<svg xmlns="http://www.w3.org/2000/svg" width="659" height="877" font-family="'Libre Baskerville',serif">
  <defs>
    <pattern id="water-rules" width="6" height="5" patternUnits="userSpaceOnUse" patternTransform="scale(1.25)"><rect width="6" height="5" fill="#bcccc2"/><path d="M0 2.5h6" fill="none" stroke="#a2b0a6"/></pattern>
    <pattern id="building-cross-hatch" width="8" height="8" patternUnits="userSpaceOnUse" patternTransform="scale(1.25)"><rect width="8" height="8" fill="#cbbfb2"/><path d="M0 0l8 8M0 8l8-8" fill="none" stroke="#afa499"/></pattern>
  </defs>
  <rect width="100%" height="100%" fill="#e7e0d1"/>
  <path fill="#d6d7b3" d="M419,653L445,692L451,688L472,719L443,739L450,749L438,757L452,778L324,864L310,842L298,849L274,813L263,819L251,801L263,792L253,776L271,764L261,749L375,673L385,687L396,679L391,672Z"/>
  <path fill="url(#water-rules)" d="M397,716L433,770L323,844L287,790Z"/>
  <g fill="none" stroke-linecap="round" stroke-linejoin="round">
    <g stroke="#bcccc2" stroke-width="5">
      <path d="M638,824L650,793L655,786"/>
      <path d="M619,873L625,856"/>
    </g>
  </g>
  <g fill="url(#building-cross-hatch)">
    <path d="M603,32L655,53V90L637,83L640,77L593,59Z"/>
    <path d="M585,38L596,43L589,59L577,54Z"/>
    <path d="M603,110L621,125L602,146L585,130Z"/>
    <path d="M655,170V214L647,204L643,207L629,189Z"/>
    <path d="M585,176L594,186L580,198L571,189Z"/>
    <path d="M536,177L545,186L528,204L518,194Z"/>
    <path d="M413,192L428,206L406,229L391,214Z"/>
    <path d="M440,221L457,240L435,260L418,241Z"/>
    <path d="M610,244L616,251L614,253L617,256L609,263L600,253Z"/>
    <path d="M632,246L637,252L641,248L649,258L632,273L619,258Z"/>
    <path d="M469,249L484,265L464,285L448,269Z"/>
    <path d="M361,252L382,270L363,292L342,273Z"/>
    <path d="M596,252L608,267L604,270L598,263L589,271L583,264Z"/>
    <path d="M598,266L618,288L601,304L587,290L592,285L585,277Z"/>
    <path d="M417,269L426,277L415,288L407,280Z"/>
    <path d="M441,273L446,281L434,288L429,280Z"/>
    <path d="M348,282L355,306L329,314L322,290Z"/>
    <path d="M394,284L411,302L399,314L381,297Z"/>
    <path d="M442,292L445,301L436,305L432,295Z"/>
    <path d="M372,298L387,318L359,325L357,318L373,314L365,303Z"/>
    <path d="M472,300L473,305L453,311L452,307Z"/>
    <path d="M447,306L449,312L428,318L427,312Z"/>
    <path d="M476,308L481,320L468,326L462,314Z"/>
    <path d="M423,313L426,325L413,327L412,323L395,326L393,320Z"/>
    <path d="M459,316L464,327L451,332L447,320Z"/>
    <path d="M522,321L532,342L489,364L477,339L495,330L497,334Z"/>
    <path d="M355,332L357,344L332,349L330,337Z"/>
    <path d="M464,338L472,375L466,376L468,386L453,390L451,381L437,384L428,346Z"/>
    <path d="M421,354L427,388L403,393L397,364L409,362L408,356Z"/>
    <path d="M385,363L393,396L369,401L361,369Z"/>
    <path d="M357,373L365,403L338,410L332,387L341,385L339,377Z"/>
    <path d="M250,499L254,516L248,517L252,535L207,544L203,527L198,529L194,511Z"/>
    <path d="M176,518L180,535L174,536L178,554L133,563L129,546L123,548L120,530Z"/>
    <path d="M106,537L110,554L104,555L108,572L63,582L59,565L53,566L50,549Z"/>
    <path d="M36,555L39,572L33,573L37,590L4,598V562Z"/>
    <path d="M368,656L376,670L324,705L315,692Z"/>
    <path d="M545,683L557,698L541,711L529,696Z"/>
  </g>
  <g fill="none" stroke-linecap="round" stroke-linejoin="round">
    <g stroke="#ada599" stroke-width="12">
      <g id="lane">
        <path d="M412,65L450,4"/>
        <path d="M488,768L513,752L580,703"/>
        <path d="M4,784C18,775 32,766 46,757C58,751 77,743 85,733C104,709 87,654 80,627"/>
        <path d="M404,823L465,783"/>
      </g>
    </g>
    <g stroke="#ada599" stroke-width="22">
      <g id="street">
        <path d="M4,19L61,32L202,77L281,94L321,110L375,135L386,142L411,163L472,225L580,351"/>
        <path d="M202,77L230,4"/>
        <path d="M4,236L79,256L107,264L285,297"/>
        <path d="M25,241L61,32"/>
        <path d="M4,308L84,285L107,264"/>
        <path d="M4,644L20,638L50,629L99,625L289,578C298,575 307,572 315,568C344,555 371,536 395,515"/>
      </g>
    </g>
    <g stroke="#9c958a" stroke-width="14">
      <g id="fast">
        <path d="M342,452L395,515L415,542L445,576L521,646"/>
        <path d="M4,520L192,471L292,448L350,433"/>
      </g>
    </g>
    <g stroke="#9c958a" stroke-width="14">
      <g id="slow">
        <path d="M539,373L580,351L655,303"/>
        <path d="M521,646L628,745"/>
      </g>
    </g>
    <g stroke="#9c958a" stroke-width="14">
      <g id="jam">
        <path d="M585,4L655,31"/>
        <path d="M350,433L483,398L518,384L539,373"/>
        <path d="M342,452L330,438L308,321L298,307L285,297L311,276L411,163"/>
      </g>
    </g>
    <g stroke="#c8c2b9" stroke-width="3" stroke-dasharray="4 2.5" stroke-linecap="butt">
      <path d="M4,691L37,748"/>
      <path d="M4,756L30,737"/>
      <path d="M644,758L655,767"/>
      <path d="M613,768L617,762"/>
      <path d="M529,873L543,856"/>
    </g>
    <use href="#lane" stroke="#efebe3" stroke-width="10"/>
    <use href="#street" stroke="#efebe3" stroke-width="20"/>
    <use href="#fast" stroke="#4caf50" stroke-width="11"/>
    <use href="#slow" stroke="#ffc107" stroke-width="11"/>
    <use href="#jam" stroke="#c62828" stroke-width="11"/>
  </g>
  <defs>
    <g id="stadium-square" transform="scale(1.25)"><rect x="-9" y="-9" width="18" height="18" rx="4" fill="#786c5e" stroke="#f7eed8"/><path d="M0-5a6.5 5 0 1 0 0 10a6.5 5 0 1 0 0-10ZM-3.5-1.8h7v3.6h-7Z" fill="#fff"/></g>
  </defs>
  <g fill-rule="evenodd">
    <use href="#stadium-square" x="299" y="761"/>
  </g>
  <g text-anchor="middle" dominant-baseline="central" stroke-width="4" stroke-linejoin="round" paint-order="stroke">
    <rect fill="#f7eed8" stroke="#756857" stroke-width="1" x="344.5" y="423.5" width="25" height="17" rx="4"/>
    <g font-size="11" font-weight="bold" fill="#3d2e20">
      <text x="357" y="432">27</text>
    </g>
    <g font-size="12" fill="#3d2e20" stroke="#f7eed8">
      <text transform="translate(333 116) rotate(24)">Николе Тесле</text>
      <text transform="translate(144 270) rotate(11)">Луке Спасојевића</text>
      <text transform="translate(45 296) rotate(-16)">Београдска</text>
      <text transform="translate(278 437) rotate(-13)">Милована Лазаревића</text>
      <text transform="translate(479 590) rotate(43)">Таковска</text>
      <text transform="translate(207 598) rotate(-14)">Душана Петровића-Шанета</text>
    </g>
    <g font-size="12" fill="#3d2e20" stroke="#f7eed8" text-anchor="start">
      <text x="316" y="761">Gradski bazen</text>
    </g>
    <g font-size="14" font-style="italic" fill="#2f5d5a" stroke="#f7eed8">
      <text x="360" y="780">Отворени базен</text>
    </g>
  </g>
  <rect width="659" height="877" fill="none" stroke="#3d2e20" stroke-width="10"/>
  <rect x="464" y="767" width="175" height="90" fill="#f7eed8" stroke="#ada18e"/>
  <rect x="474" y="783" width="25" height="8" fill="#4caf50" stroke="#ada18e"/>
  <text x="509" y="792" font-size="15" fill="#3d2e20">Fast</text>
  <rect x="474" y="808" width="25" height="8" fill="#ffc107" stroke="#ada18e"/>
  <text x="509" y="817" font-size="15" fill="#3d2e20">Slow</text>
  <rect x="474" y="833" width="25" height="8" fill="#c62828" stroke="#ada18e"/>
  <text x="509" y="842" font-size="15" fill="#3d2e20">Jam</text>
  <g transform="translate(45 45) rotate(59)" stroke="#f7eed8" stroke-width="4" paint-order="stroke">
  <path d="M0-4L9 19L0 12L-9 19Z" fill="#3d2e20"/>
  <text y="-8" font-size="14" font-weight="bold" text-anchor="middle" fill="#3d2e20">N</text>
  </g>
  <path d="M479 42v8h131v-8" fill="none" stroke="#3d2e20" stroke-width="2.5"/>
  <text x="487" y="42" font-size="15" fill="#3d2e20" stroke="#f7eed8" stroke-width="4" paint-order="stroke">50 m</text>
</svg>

#####

Exercise goal: Search the listing for the string "size". Copy each line where it is found.

Task solution:
    <g font-size="11" font-weight="bold" fill="#3d2e20">
    <g font-size="12" fill="#3d2e20" stroke="#f7eed8">
    <g font-size="12" fill="#3d2e20" stroke="#f7eed8" text-anchor="start">
    <g font-size="14" font-style="italic" fill="#2f5d5a" stroke="#f7eed8">
  <text x="509" y="792" font-size="15" fill="#3d2e20">Fast</text>
  <text x="509" y="817" font-size="15" fill="#3d2e20">Slow</text>
  <text x="509" y="842" font-size="15" fill="#3d2e20">Jam</text>
  <text y="-8" font-size="14" font-weight="bold" text-anchor="middle" fill="#3d2e20">N</text>
  <text x="487" y="42" font-size="15" fill="#3d2e20" stroke="#f7eed8" stroke-width="4" paint-order="stroke">50 m</text>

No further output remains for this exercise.